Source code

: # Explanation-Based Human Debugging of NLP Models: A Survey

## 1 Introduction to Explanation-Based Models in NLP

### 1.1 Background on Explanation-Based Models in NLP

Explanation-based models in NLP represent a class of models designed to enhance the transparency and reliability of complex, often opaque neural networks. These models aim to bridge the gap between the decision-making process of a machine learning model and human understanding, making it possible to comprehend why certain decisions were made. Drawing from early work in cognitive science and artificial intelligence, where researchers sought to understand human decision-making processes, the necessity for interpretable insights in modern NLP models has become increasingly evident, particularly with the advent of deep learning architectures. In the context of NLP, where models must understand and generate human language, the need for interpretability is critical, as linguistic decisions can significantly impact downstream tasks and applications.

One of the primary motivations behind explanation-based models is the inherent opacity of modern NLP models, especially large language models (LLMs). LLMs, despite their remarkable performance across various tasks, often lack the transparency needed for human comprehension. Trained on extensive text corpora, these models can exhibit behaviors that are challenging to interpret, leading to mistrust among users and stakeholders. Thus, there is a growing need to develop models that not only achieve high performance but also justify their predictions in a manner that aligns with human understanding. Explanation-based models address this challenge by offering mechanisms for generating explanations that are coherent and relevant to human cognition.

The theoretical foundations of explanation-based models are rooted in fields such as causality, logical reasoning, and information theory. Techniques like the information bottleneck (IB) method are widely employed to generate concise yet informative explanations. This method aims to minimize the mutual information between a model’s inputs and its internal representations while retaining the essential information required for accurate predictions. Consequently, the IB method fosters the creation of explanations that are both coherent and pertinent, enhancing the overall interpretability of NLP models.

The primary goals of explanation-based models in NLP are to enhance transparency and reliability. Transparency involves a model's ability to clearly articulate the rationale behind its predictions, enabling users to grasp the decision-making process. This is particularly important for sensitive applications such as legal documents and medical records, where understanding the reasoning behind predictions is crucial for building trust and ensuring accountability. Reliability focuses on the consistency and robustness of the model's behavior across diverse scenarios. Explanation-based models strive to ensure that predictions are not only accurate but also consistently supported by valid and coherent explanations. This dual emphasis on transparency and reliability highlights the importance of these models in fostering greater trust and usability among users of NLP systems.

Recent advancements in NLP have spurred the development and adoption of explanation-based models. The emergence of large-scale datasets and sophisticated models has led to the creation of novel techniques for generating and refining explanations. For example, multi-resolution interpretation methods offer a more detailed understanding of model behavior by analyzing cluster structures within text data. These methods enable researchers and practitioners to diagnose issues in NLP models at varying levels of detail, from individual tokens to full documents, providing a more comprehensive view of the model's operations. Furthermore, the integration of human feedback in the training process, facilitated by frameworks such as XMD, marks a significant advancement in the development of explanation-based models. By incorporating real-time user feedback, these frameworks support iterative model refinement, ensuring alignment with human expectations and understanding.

##########

▸ AIM OF THE EXERCISE:
Pick out every line of the records above that contains the word "interpretability" and copy each of those lines in full.

▸ EXERCISE SOLUTION:
Explanation-based models in NLP represent a class of models designed to enhance the transparency and reliability of complex, often opaque neural networks. These models aim to bridge the gap between the decision-making process of a machine learning model and human understanding, making it possible to comprehend why certain decisions were made. Drawing from early work in cognitive science and artificial intelligence, where researchers sought to understand human decision-making processes, the necessity for interpretable insights in modern NLP models has become increasingly evident, particularly with the advent of deep learning architectures. In the context of NLP, where models must understand and generate human language, the need for interpretability is critical, as linguistic decisions can significantly impact downstream tasks and applications.
The theoretical foundations of explanation-based models are rooted in fields such as causality, logical reasoning, and information theory. Techniques like the information bottleneck (IB) method are widely employed to generate concise yet informative explanations. This method aims to minimize the mutual information between a model’s inputs and its internal representations while retaining the essential information required for accurate predictions. Consequently, the IB method fosters the creation of explanations that are both coherent and pertinent, enhancing the overall interpretability of NLP models.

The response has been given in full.